* Selected passage
:::

Macromedia, Blackstone, and the Little Guy

Well, as is no doubt now common knowledge, CF 7 (Blackstone) is
out.  Let me be one of the first to congratulate Macromedia on a
solid product update with some nice enhancements.  Let me also be
one of the first to say I don't consider it worth the upgrade from CFMX
(6.1), unless you're using Enterprise edition.  Some of the
features are quite nice, some have a real wow factor, and there are
even a handful that are quite useful.  But it seems that the
beneficial ones are mostly Enterprise-only, and not worth the extra
$4,800 compared to what you get for $1,200 with Standard edition.

Application events are the single greatest enhancement in the
release.  Without question, the new forms stuff is nice, but
mostly the fact that they now generate decent code (why this wasn't
fixed before is unclear), not all the skinning/Flash crap.  The
Administrator API could prove handy, and the fixes to QofQs is also
nice to see.  Still not a whole lot for your $650 upgrade fee, if
you ask me.  Now if Standard edition came with async processing
(with or without the rest of the gateway stuff), that would have made
it much more reasonable.

The company I work for (an ASP with CF-based products) runs CF on seven
different servers: a production cluster of seven machines of which
three run CF, another standalone production box (different apps), one
staging server (used for both the cluster and the single box), and two
shared development servers.  The development servers run the
DevNet Enterprise edition with a handful of instances each, and the
rest run Standard edition.  Unfortunately, since DevNet is going
away, we're going to end up having to fork for at least one Enterprise
license, but that's a whole separate rant.  I certainly wouldn't
consider us to be a large user of CFMX, but we're not a tiny little
company either, and CF 7 is obviously targetted WAY over our
heads.  Bottom line, CF 7 is cool, but I know we won't be
upgrading any time soon unless circumstances change significantly.

:::

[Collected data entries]
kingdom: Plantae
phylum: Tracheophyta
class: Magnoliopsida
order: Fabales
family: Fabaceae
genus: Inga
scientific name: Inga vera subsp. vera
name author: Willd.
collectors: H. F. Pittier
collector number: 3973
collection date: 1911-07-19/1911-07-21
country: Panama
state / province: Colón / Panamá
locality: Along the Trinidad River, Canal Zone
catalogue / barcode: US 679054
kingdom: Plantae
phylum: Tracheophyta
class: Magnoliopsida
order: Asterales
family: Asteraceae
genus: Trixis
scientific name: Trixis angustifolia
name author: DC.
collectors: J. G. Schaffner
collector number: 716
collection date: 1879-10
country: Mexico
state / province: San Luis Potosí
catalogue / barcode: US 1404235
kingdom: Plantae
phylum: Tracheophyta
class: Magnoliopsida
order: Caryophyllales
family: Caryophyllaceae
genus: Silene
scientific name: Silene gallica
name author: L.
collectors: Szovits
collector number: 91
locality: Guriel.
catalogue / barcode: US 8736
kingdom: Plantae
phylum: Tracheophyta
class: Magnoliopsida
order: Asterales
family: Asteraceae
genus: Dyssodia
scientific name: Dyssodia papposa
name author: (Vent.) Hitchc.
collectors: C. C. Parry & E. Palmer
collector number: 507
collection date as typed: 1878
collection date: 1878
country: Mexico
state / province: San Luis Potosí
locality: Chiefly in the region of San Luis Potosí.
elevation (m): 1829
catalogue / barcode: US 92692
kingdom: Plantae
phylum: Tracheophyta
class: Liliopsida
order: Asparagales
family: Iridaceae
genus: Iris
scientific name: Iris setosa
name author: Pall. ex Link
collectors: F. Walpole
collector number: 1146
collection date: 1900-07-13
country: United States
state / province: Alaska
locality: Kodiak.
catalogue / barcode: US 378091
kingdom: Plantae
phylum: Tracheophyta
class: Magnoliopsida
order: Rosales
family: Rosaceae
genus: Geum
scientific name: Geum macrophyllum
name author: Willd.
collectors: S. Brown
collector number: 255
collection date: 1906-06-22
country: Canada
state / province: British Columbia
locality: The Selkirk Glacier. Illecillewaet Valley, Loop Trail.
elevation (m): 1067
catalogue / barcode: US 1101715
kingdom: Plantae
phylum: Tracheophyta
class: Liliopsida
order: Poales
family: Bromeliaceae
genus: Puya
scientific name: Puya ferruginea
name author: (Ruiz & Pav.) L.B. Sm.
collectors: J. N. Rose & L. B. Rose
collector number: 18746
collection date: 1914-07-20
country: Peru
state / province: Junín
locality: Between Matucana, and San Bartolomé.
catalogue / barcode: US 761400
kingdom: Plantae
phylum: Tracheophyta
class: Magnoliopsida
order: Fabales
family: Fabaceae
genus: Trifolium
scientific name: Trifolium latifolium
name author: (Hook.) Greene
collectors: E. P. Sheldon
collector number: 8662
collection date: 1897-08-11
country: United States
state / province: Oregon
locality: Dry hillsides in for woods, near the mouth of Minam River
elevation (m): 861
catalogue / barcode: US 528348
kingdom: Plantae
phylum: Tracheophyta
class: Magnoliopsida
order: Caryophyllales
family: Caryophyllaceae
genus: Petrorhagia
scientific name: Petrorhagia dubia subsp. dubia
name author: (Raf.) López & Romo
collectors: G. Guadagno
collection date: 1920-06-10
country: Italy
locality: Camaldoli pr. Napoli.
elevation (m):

:::

* Prompt
Restate the stretch of the CF 7 text from "The company I" through "circumstances change significantly.", swapping "development servers" for "test servers".

* Reply to the exercise
The company I work for (an ASP with CF-based products) runs CF on seven
different servers: a production cluster of seven machines of which
three run CF, another standalone production box (different apps), one
staging server (used for both the cluster and the single box), and two
shared test servers.  The test servers run the
DevNet Enterprise edition with a handful of instances each, and the
rest run Standard edition.  Unfortunately, since DevNet is going
away, we're going to end up having to fork for at least one Enterprise
license, but that's a whole separate rant.  I certainly wouldn't
consider us to be a large user of CFMX, but we're not a tiny little
company either, and CF 7 is obviously targetted WAY over our
heads.  Bottom line, CF 7 is cool, but I know we won't be
upgrading any time soon unless circumstances change significantly.